Secondary Indices Tab

A materialized window has a primary index that is created and managed automatically by StreamBase. You can optionally list one or more secondary indices in the Secondary Indices tab, specifying key fields to use when looking up values. Note that if you have partitioned the materialized window, indexing occurs within each partition.

Secondary fields can speed up performance during queries. For example, if you have defined a partition, you can also create a secondary index based on the partition field. Then, later when you configure a Query operator, you can set your query to read the secondary index instead of all the rows. To define a secondary index:

  1. Click Add to display the Edit Secondary Index dialog.
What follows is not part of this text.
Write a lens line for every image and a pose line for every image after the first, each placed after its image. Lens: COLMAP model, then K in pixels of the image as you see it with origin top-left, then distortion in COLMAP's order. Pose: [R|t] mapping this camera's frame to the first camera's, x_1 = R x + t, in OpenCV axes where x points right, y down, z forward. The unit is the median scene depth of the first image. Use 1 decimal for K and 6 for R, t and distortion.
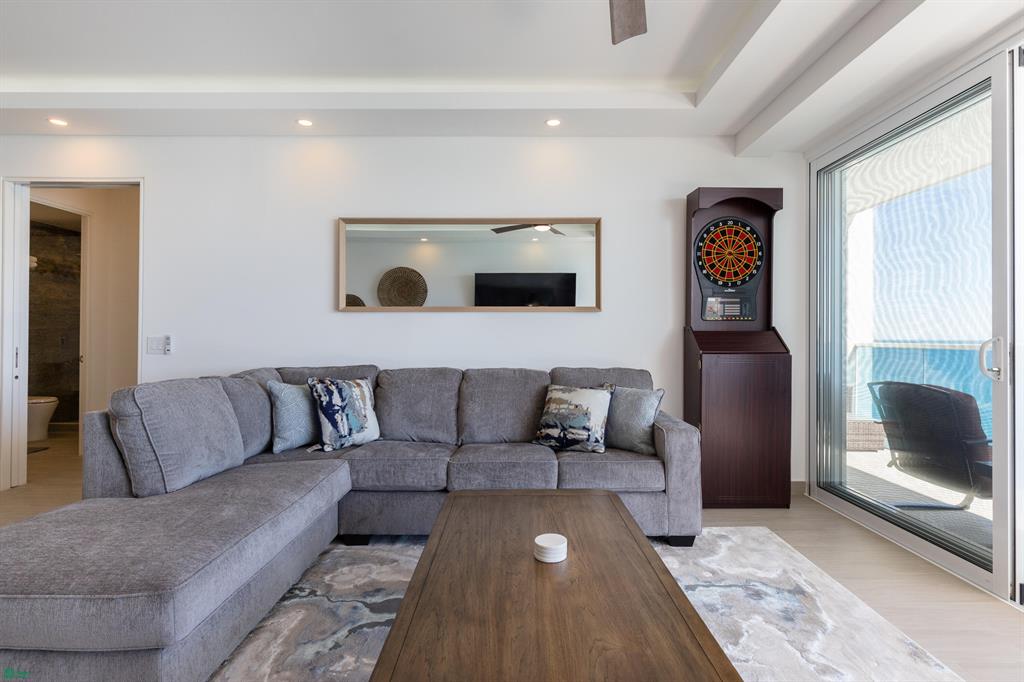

  2. In the Available Fields list, double-click each field that you want to add to the index.

  3. Click the Add to Index List button.

  4. In the Available Fields list, double-click each field that you want to add to the index. (Alternatively, use the arrow buttons.)

    You can also choose how keys are indexed for table read operations by using the Index Type control:

    Unordered, no ranges (hash)

    Keys are unsorted, and they are evenly distributed (hashed) across the index. A hash index is used for accessing keys based on equality, and are generally best for doing simple lookups.

    Ordered, with ranges (btree)

    Keys are sorted. A btree index is used when output ordering and range queries are desired. Note that the sort depends on the order of the fields in the index keys.

    The relative performance of hash and btree methods depends on many factors, including the distribution of keys in your dataset: we recommend trying both methods if you are in doubt which to use. Also consider that StreamBase Studio allows you to specify a key range and sort order using btrees, but not using hash access.